WHAT YOU NEED TO DO: Under this line are the records; write out word for word the part that begins at the line containing "The presence of" and ends at the line containing "nrfjprog --coprocessor CP_SECURE --erasepage 0xfff8000", and no more.

MATERIAL PROVIDED:

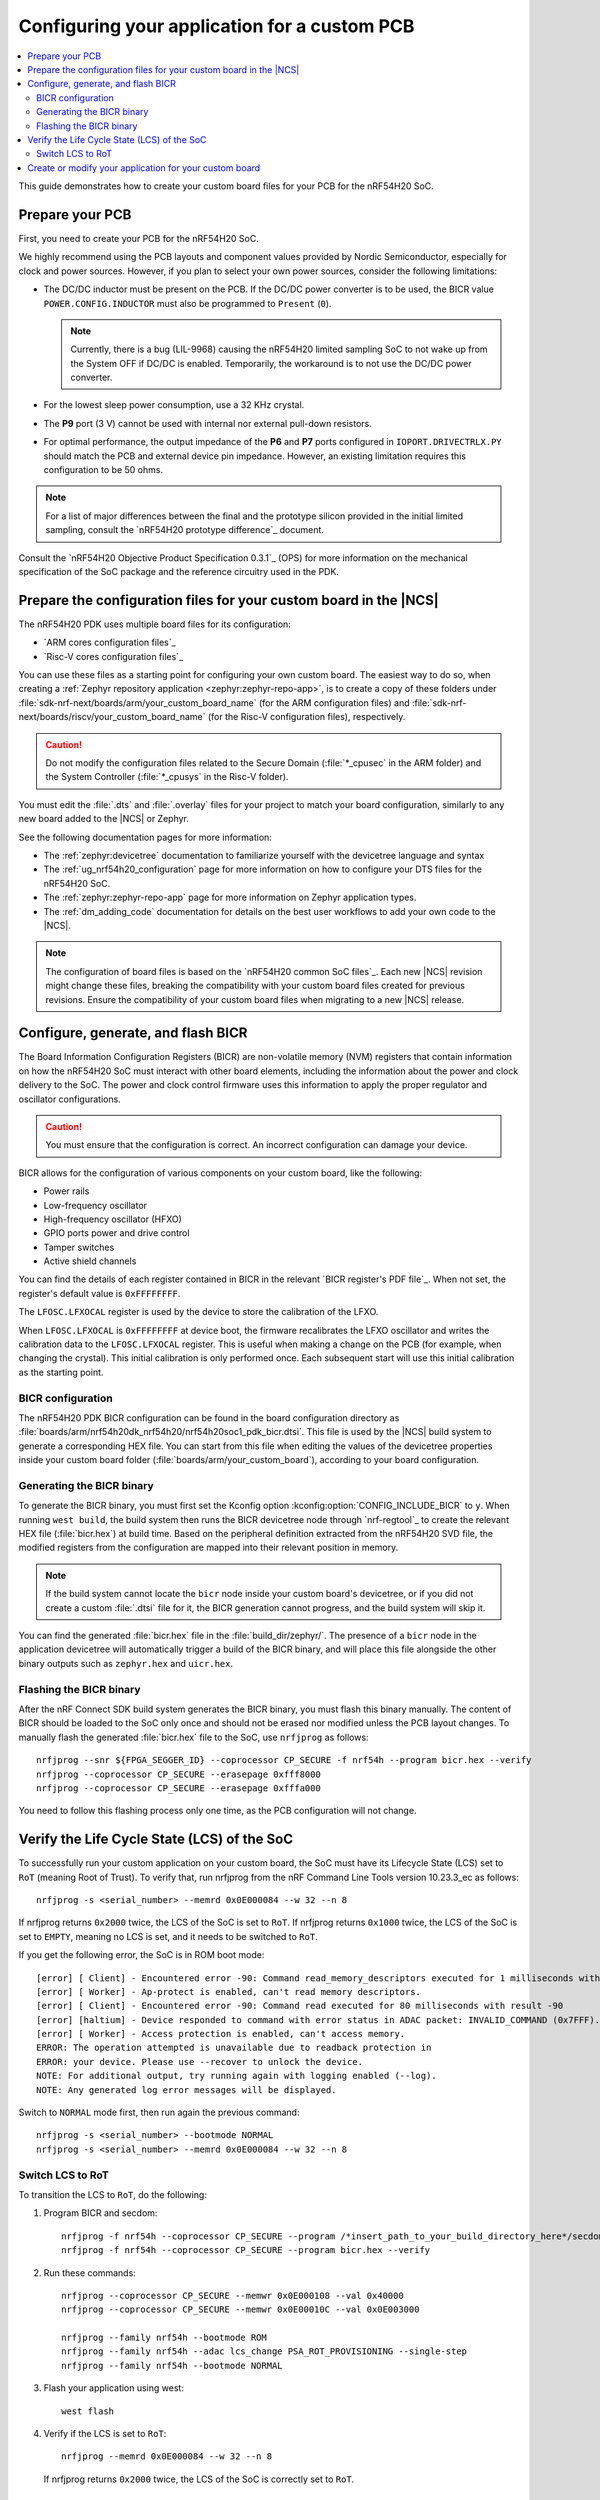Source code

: .. _ug_nrf54h20_custom_pcb:

Configuring your application for a custom PCB
#############################################

.. contents::
   :local:
   :depth: 2

This guide demonstrates how to create your custom board files for your PCB for the nRF54H20 SoC.

Prepare your PCB
****************

First, you need to create your PCB for the nRF54H20 SoC.

We highly recommend using the PCB layouts and component values provided by Nordic Semiconductor, especially for clock and power sources.
However, if you plan to select your own power sources, consider the following limitations:

* The DC/DC inductor must be present on the PCB.
  If the DC/DC power converter is to be used, the BICR value ``POWER.CONFIG.INDUCTOR`` must also be programmed to ``Present`` (``0``).

  .. note::
     Currently, there is a bug (LIL-9968) causing the nRF54H20 limited sampling SoC to not wake up from the System OFF if DC/DC is enabled.
     Temporarily, the workaround is to not use the DC/DC power converter.

* For the lowest sleep power consumption, use a 32 KHz crystal.
* The **P9** port (3 V) cannot be used with internal nor external pull-down resistors.
* For optimal performance, the output impedance of the **P6** and **P7** ports configured in ``IOPORT.DRIVECTRLX.PY`` should match the PCB and external device pin impedance.
  However, an existing limitation requires this configuration to be 50 ohms.

.. note::
   For a list of major differences between the final and the prototype silicon provided in the initial limited sampling, consult the `nRF54H20 prototype difference`_ document.

Consult the `nRF54H20 Objective Product Specification 0.3.1`_ (OPS) for more information on the mechanical specification of the SoC package and the reference circuitry used in the PDK.

Prepare the configuration files for your custom board in the |NCS|
******************************************************************

The nRF54H20 PDK uses multiple board files for its configuration:

* `ARM cores configuration files`_
* `Risc-V cores configuration files`_

You can use these files as a starting point for configuring your own custom board.
The easiest way to do so, when creating a :ref:`Zephyr repository application <zephyr:zephyr-repo-app>`, is to create a copy of these folders under :file:`sdk-nrf-next/boards/arm/your_custom_board_name` (for the ARM configuration files) and :file:`sdk-nrf-next/boards/riscv/your_custom_board_name` (for the Risc-V configuration files), respectively.

.. caution::
   Do not modify the configuration files related to the Secure Domain (:file:`*_cpusec` in the ARM folder) and the System Controller (:file:`*_cpusys` in the Risc-V folder).

You must edit the :file:`.dts` and :file:`.overlay` files for your project to match your board configuration, similarly to any new board added to the |NCS| or Zephyr.

See the following documentation pages for more information:

* The :ref:`zephyr:devicetree` documentation to familiarize yourself with the devicetree language and syntax
* The :ref:`ug_nrf54h20_configuration` page for more information on how to configure your DTS files for the nRF54H20 SoC.
* The :ref:`zephyr:zephyr-repo-app` page for more information on Zephyr application types.
* The :ref:`dm_adding_code` documentation for details on the best user workflows to add your own code to the |NCS|.

.. note::
   The configuration of board files is based on the `nRF54H20 common SoC files`_.
   Each new |NCS| revision might change these files, breaking the compatibility with your custom board files created for previous revisions.
   Ensure the compatibility of your custom board files when migrating to a new |NCS| release.

Configure, generate, and flash BICR
***********************************

The Board Information Configuration Registers (BICR) are non-volatile memory (NVM) registers that contain information on how the nRF54H20 SoC must interact with other board elements, including the information about the power and clock delivery to the SoC.
The power and clock control firmware uses this information to apply the proper regulator and oscillator configurations.

.. caution::
   You must ensure that the configuration is correct.
   An incorrect configuration can damage your device.

BICR allows for the configuration of various components on your custom board, like the following:

* Power rails
* Low-frequency oscillator
* High-frequency oscillator (HFXO)
* GPIO ports power and drive control
* Tamper switches
* Active shield channels

You can find the details of each register contained in BICR in the relevant `BICR register's PDF file`_.
When not set, the register's default value is ``0xFFFFFFFF``.

The ``LFOSC.LFXOCAL`` register is used by the device to store the calibration of the LFXO.

When ``LFOSC.LFXOCAL`` is ``0xFFFFFFFF`` at device boot, the firmware recalibrates the LFXO oscillator and writes the calibration data to the ``LFOSC.LFXOCAL`` register.
This is useful when making a change on the PCB (for example, when changing the crystal).
This initial calibration is only performed once.
Each subsequent start will use this initial calibration as the starting point.

BICR configuration
==================

The nRF54H20 PDK BICR configuration can be found in the board configuration directory as :file:`boards/arm/nrf54h20dk_nrf54h20/nrf54h20soc1_pdk_bicr.dtsi`.
This file is used by the |NCS| build system to generate a corresponding HEX file.
You can start from this file when editing the values of the devicetree properties inside your custom board folder (:file:`boards/arm/your_custom_board`), according to your board configuration.

Generating the BICR binary
==========================

To generate the BICR binary, you must first set the Kconfig option :kconfig:option:`CONFIG_INCLUDE_BICR` to ``y``.
When running ``west build``, the build system then runs the BICR devicetree node through `nrf-regtool`_ to create the relevant HEX file (:file:`bicr.hex`) at build time.
Based on the peripheral definition extracted from the nRF54H20 SVD file, the modified registers from the configuration are mapped into their relevant position in memory.

.. note::
   If the build system cannot locate the ``bicr`` node inside your custom board's devicetree, or if you did not create a custom :file:`.dtsi` file for it, the BICR generation cannot progress, and the build system will skip it.

You can find the generated :file:`bicr.hex` file in the :file:`build_dir/zephyr/`.
The presence of a ``bicr`` node in the application devicetree will automatically trigger a build of the BICR binary, and will place this file alongside the other binary outputs such as ``zephyr.hex`` and ``uicr.hex``.

Flashing the BICR binary
========================

After the nRF Connect SDK build system generates the BICR binary, you must flash this binary manually.
The content of BICR should be loaded to the SoC only once and should not be erased nor modified unless the PCB layout changes.
To manually flash the generated :file:`bicr.hex` file to the SoC, use ``nrfjprog`` as follows::

    nrfjprog --snr ${FPGA_SEGGER_ID} --coprocessor CP_SECURE -f nrf54h --program bicr.hex --verify
    nrfjprog --coprocessor CP_SECURE --erasepage 0xfff8000
    nrfjprog --coprocessor CP_SECURE --erasepage 0xfffa000

You need to follow this flashing process only one time, as the PCB configuration will not change.

Verify the Life Cycle State (LCS) of the SoC
********************************************

To successfully run your custom application on your custom board, the SoC must have its Lifecycle State (LCS) set to ``RoT`` (meaning Root of Trust).
To verify that, run nrfjprog from the nRF Command Line Tools version 10.23.3_ec as follows::

   nrfjprog -s <serial_number> --memrd 0x0E000084 --w 32 --n 8

If nrfjprog returns ``0x2000`` twice, the LCS of the SoC is set to ``RoT``.
If nrfjprog returns ``0x1000`` twice, the LCS of the SoC is set to ``EMPTY``, meaning no LCS is set, and it needs to be switched to ``RoT``.

If you get the following error, the SoC is in ROM boot mode::

   [error] [ Client] - Encountered error -90: Command read_memory_descriptors executed for 1 milliseconds with result -90
   [error] [ Worker] - Ap-protect is enabled, can't read memory descriptors.
   [error] [ Client] - Encountered error -90: Command read executed for 80 milliseconds with result -90
   [error] [haltium] - Device responded to command with error status in ADAC packet: INVALID_COMMAND (0x7FFF).
   [error] [ Worker] - Access protection is enabled, can't access memory.
   ERROR: The operation attempted is unavailable due to readback protection in
   ERROR: your device. Please use --recover to unlock the device.
   NOTE: For additional output, try running again with logging enabled (--log).
   NOTE: Any generated log error messages will be displayed.

Switch to ``NORMAL`` mode first, then run again the previous command::

   nrfjprog -s <serial_number> --bootmode NORMAL
   nrfjprog -s <serial_number> --memrd 0x0E000084 --w 32 --n 8

Switch LCS to RoT
=================

To transition the LCS to ``RoT``, do the following:

1. Program BICR and secdom::

      nrfjprog -f nrf54h --coprocessor CP_SECURE --program /*insert_path_to_your_build_directory_here*/secdom/src/secdom-build/zephyr/zephyr.hex --verify
      nrfjprog -f nrf54h --coprocessor CP_SECURE --program bicr.hex --verify

#. Run these commands::

      nrfjprog --coprocessor CP_SECURE --memwr 0x0E000108 --val 0x40000
      nrfjprog --coprocessor CP_SECURE --memwr 0x0E00010C --val 0x0E003000

      nrfjprog --family nrf54h --bootmode ROM
      nrfjprog --family nrf54h --adac lcs_change PSA_ROT_PROVISIONING --single-step
      nrfjprog --family nrf54h --bootmode NORMAL

#. Flash your application using west::

      west flash

#. Verify if the LCS is set to ``RoT``::

      nrfjprog --memrd 0x0E000084 --w 32 --n 8

   If nrfjprog returns ``0x2000`` twice, the LCS of the SoC is correctly set to ``RoT``.

Create or modify your application for your custom board
*******************************************************

You can now create or modify your application for your custom board.
When doing so, consider the following:

* When reusing the |NCS| applications and samples, you must provide board-specific overlay files when such files are needed.
  For general information on configuration overlays, see :ref:`configure_application`.

  However, you must consider the following nRF54H20-specific differences:

  * The application might require board overlays for multiple cores.
    In this case, ensure that these overlays are consistent with each other.

* When creating a new application specific to your new board, DTS board files can contain all necessary configurations, and no overlay file is needed.
  However, the same limitations regarding the consistency and UICR configuration apply, but should be kept on the board files level.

EXERCISE RESULT:
The presence of a ``bicr`` node in the application devicetree will automatically trigger a build of the BICR binary, and will place this file alongside the other binary outputs such as ``zephyr.hex`` and ``uicr.hex``.

Flashing the BICR binary
========================

After the nRF Connect SDK build system generates the BICR binary, you must flash this binary manually.
The content of BICR should be loaded to the SoC only once and should not be erased nor modified unless the PCB layout changes.
To manually flash the generated :file:`bicr.hex` file to the SoC, use ``nrfjprog`` as follows::

    nrfjprog --snr ${FPGA_SEGGER_ID} --coprocessor CP_SECURE -f nrf54h --program bicr.hex --verify
    nrfjprog --coprocessor CP_SECURE --erasepage 0xfff8000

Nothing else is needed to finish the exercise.